What this task involves: Only the lines from the beginning of the entries through the one that holds "available for redistribution" may appear in the answer, written out exactly and free of pictures.

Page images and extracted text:
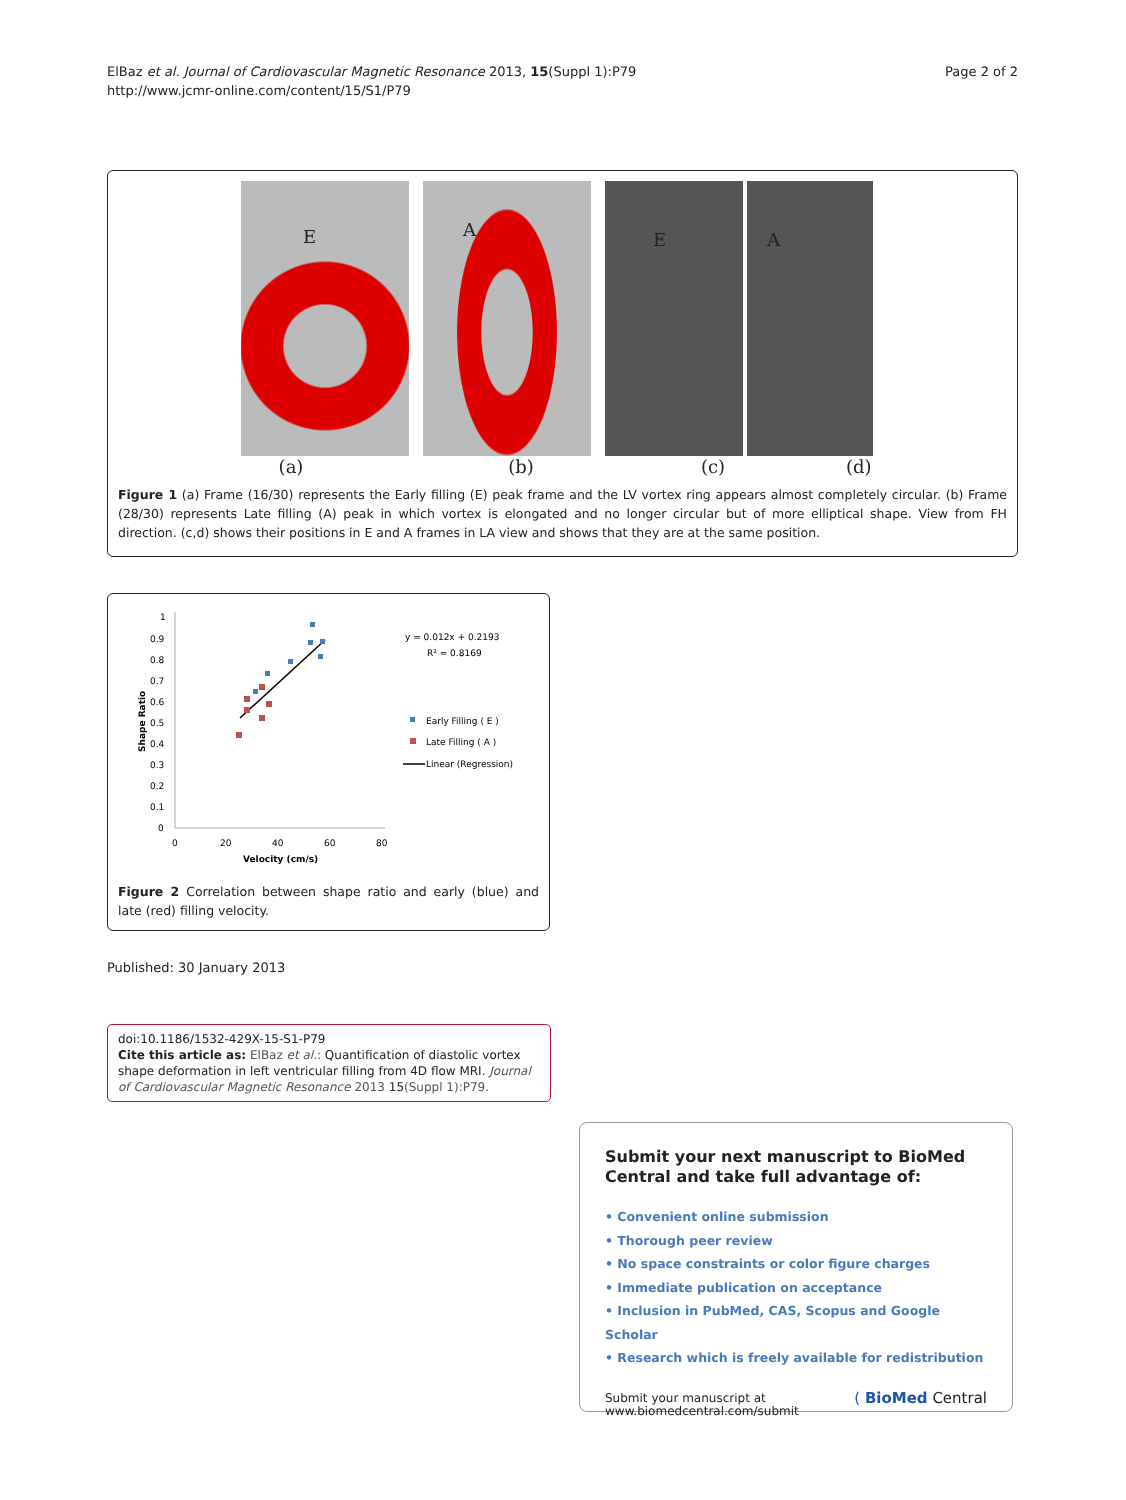ElBaz et al. Journal of Cardiovascular Magnetic Resonance 2013, 15(Suppl 1):P79
http://www.jcmr-online.com/content/15/S1/P79
Page 2 of 2
E
A
E
A
(a) (b) (c) (d)
Figure 1 (a) Frame (16/30) represents the Early filling (E) peak frame and the LV vortex ring appears almost completely circular. (b) Frame (28/30) represents Late filling (A) peak in which vortex is elongated and no longer circular but of more elliptical shape. View from FH direction. (c,d) shows their positions in E and A frames in LA view and shows that they are at the same position.
1
0.9
0.8
0.7
0.6
0.5
0.4
0.3
0.2
0.1
0
Shape Ratio
0
20
40
60
80
Velocity (cm/s)
y = 0.012x + 0.2193
R² = 0.8169
Early Filling ( E )
Late Filling ( A )
Linear (Regression)
Figure 2 Correlation between shape ratio and early (blue) and late (red) filling velocity.
Published: 30 January 2013
doi:10.1186/1532-429X-15-S1-P79
Cite this article as: ElBaz et al.: Quantification of diastolic vortex shape deformation in left ventricular filling from 4D flow MRI. Journal of Cardiovascular Magnetic Resonance 2013 15(Suppl 1):P79.
Submit your next manuscript to BioMed Central and take full advantage of:
• Convenient online submission
• Thorough peer review
• No space constraints or color figure charges
• Immediate publication on acceptance
• Inclusion in PubMed, CAS, Scopus and Google Scholar
• Research which is freely available for redistribution
Submit your manuscript at
www.biomedcentral.com/submit
( BioMed Central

Task result:
ElBaz et al. Journal of Cardiovascular Magnetic Resonance 2013, 15(Suppl 1):P79
http://www.jcmr-online.com/content/15/S1/P79
Page 2 of 2
E
A
E
A
(a) (b) (c) (d)
Figure 1 (a) Frame (16/30) represents the Early filling (E) peak frame and the LV vortex ring appears almost completely circular. (b) Frame (28/30) represents Late filling (A) peak in which vortex is elongated and no longer circular but of more elliptical shape. View from FH direction. (c,d) shows their positions in E and A frames in LA view and shows that they are at the same position.
1
0.9
0.8
0.7
0.6
0.5
0.4
0.3
0.2
0.1
0
Shape Ratio
0
20
40
60
80
Velocity (cm/s)
y = 0.012x + 0.2193
R² = 0.8169
Early Filling ( E )
Late Filling ( A )
Linear (Regression)
Figure 2 Correlation between shape ratio and early (blue) and late (red) filling velocity.
Published: 30 January 2013
doi:10.1186/1532-429X-15-S1-P79
Cite this article as: ElBaz et al.: Quantification of diastolic vortex shape deformation in left ventricular filling from 4D flow MRI. Journal of Cardiovascular Magnetic Resonance 2013 15(Suppl 1):P79.
Submit your next manuscript to BioMed Central and take full advantage of:
• Convenient online submission
• Thorough peer review
• No space constraints or color figure charges
• Immediate publication on acceptance
• Inclusion in PubMed, CAS, Scopus and Google Scholar
• Research which is freely available for redistribution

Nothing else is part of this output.